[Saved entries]
###
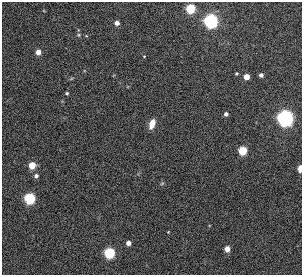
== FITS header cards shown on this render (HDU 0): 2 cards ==
NAXIS1  =                  300
NAXIS2  =                  273

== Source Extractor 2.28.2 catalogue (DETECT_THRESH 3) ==
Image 300 x 273 px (HDU 0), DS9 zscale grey, 1 PNG px = 1 image px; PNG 304 x 277 px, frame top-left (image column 1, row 273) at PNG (2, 2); no overlay
Background 0.00942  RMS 0.032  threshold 0.0974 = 3 sigma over >= 5 px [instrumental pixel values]
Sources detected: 22; all 22 listed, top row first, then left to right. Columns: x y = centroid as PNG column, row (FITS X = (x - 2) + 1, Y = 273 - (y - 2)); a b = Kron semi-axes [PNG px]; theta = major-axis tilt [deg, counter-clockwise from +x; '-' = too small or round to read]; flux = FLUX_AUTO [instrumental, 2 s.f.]
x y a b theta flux
190 9 5 5 - 140
211 21 6 6 - 650
117 23 4 4 - 12
79 35 6 4 -90 2.9
38 52 4 4 - 19
144 56 4 3 - 1.5
236 73 3 3 - 2.8
261 75 4 4 - 8.5
246 77 4 4 - 27
67 93 3 3 - 2.9
226 114 4 4 - 6.5
285 118 6 6 - 1300
152 124 10 6 71 24
242 151 5 5 - 100
32 165 5 5 - 49
300 168 5 3 - 29
36 176 5 4 - 7.2
30 198 5 5 - 250
168 232 2 2 - 1.2
128 243 4 4 - 13
227 249 4 4 - 23
109 253 5 5 - 230
At the frame edge (FLAGS 8, measured only in part): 1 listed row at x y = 300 168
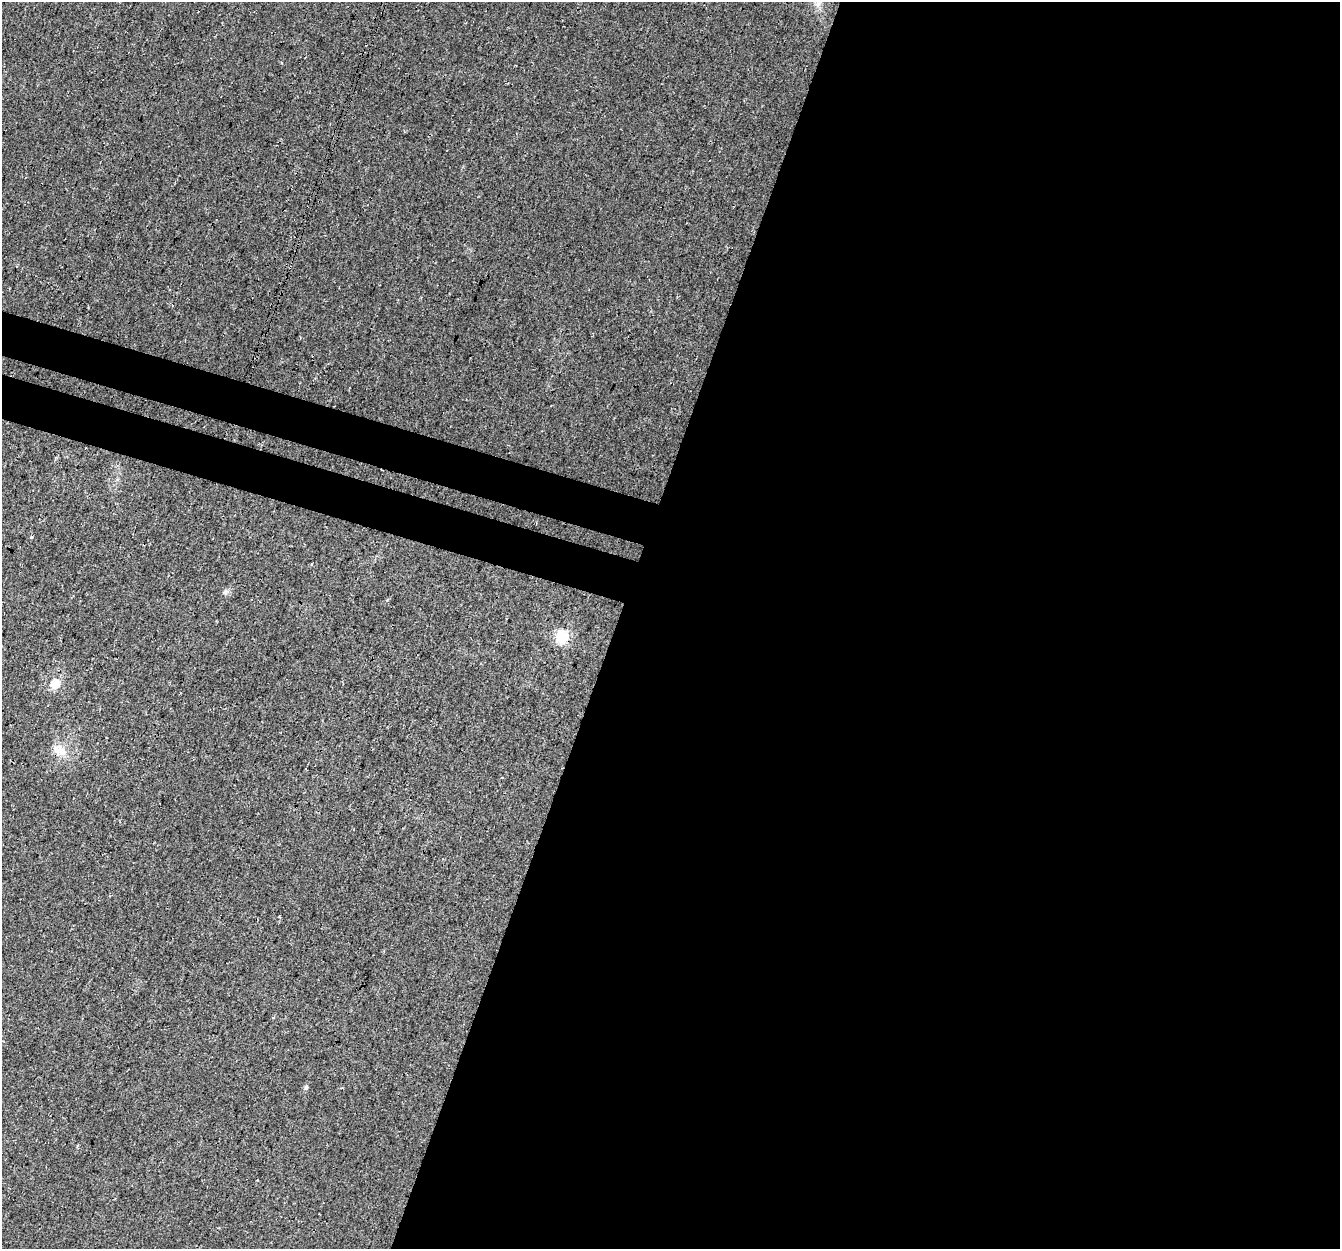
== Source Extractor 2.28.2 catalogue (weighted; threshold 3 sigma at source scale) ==
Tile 12 of 4 x 4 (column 4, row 3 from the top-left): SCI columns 4037-5374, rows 1520-2766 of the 5404 x 5593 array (HDU 1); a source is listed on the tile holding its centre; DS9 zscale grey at full resolution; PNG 1342 x 1251 px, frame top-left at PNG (2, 2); no overlay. Shown black and unused: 58% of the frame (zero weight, under 3 of 4 exposures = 5% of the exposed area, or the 3 px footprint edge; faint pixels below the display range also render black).
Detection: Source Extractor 2.28.2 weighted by HDU 2 'WHT'; one run over the whole footprint, this tile lists its part. Background 0.0231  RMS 0.0069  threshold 0.0312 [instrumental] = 3 sigma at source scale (4.5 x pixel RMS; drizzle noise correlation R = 1.50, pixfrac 1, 0.0396/0.0396 arcsec/px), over >= 5 px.
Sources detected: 7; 1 cosmic-ray / hot-pixel residue — not listed; the other 6 listed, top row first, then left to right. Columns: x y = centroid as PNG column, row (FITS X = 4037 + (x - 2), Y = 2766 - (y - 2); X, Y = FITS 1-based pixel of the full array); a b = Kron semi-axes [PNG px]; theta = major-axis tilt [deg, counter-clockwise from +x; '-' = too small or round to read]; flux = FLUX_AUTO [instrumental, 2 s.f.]
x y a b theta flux
818 2 13 9 -74 5
31 537 3 3 - 2.5
562 636 7 6 - 58
55 684 7 7 - 15
59 750 22 13 -31 9.8
306 1088 7 5 89 1.3
Overlapping masked pixels (flux is a lower limit): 1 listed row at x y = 562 636
Isophote crosses this tile's border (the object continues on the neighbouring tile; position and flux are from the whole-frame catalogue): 1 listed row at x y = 818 2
###
• _AIM_
List each line of the items above that contains the word "this".

• _PROBLEM SOLUTION_
== FITS header cards shown on this render (HDU 0): 2 cards ==
Detection: Source Extractor 2.28.2 weighted by HDU 2 'WHT'; one run over the whole footprint, this tile lists its part. Background 0.0231  RMS 0.0069  threshold 0.0312 [instrumental] = 3 sigma at source scale (4.5 x pixel RMS; drizzle noise correlation R = 1.50, pixfrac 1, 0.0396/0.0396 arcsec/px), over >= 5 px.
Isophote crosses this tile's border (the object continues on the neighbouring tile; position and flux are from the whole-frame catalogue): 1 listed row at x y = 818 2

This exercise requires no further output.